As such, Salim also thinks it’s good for youths to start investing young and to never underestimate the benefits of compound interest.
“It’s incredibly hard to time the market. You may get it perfectly right, but probabilistically, you will not. To mitigate timing risk, always remember that you can generally get a greater upside, or limit downside risk, by averaging into a market position when the trend is going up, and averaging out when there trend is going down,” he said.
While this rule is not without exceptions, Salim has assured that this is a piece of advice that has helped him throughout the years.
3. Know the difference between investing and speculating
Profiting within days from investing can seem like a great option for fast cash, but financial experts also warn of the dangers of speculating the market from there.
Gregory Van, CEO of Endowus, a Singapore-based financial technology company, made his first investment in Amazon and profited 7% in 3 days. However, he soon began speculating, which resulted in a great disparity in returns. From an initial 30% profit, he made a 95% loss eventually because of the Global Financial Crisis.
As such, Van advises that it is crucial to differentiate between investing and speculating. It definitely is possible for someone to make money by active trading, but it might be difficult to make money consistently through speculation.
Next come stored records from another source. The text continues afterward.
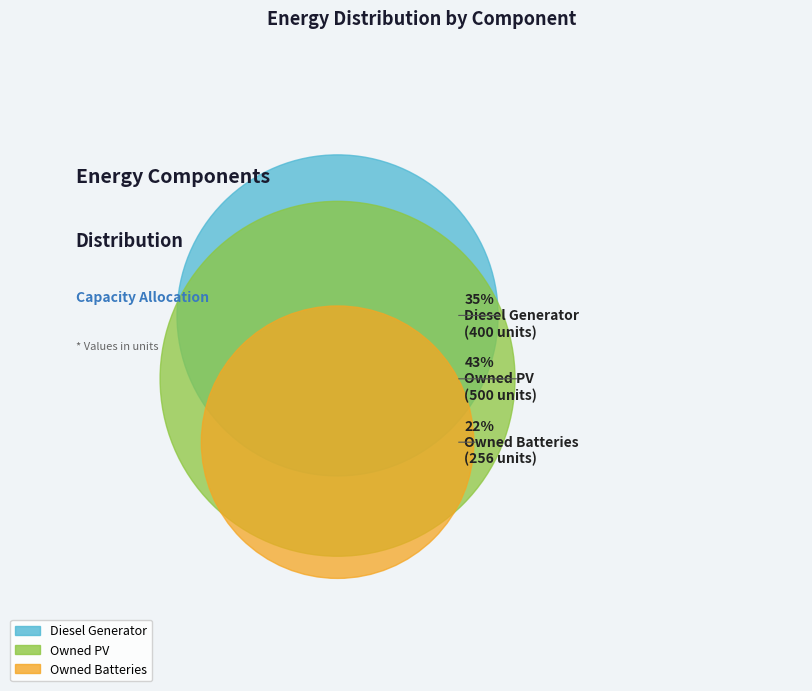

What is the change in value from Diesel Generator to Owned PV?

+100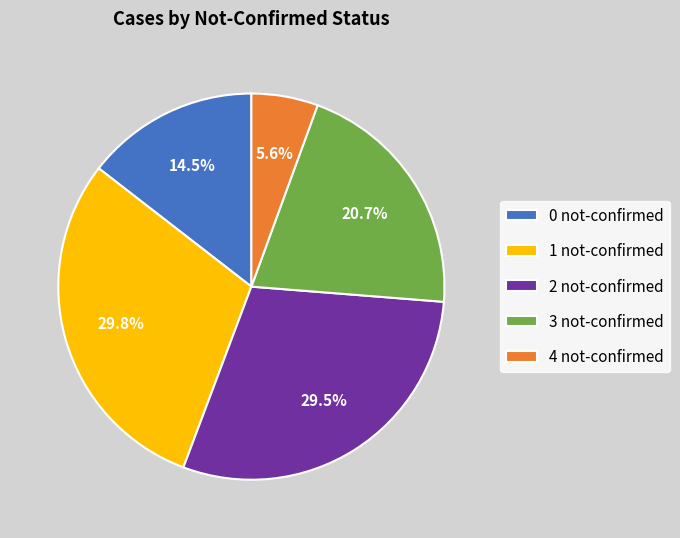

What portion of the pie excludes 1 not-confirmed?

70.2%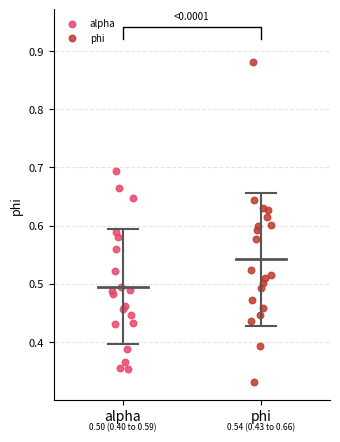

Which series contains the highest Y value?

phi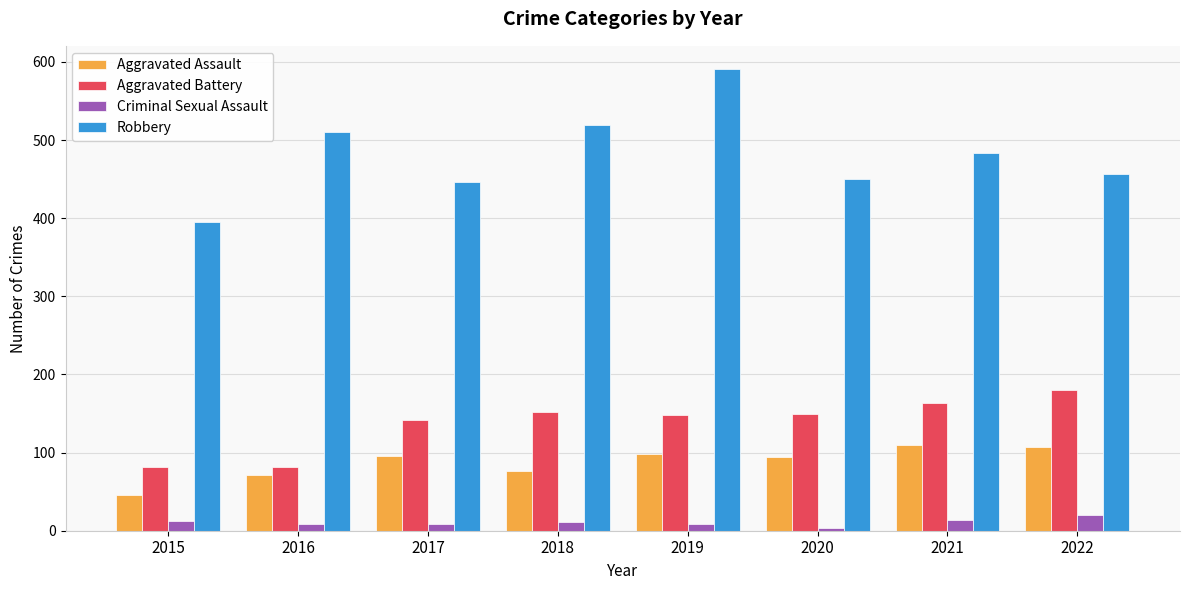

The Robbery series shows 121 at 2016. True or false?

False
“Personally, this whole experience was extremely humbling. It set me on the course towards an academic, responsible, and evidence-based approach to investing which will allow investors to see good returns in the long run,” he shared.
4. Some decisions can be a gamble
As a young finance professional, Gavin Chia, Head of Managed Investments and Investment Advisory of Standard Chartered Bank Singapore, dabbled in many different instruments.
And like most youths, Chia started trading in options that have implicit leverage in the instrument, so as to make money faster. However, he had failed to understand the liquidity issues and the instrument soon acted opposite to the time in the market adage as option values drop to zero over time.
Hence, he holds dear a valuable lesson not to hold on to option positions until they turn worthless. Millennials might want to make the most of their buck but it is always important to discern the right time to pull out too.
“I learnt that hoping that markets move in your favour at the last moment is a gamble, not an investment decision,” he warned.
5. Money should be a tool, not a love
There is a need for millennials to plan their finances for their future but they should never lose sight of the fact that money is not an end in itself, but a means to support our life goals.
Therefore, the famous proverb that ‘the love of money is the root of all evil’ is a belief that Chuin Ting Weber, CEO of MoneyOwl, a bionic financial advisor, holds on strongly to.
“If we keep in mind that our financial plan is ultimately to support what is truly important to us in life, we will focus on sufficiency and reliability in our financial plan, rather than maximisation and chasing after the wind,” Weber shared.
“I believe it achieves better outcomes and a happier, less stressful life, both now and in the future,” she added.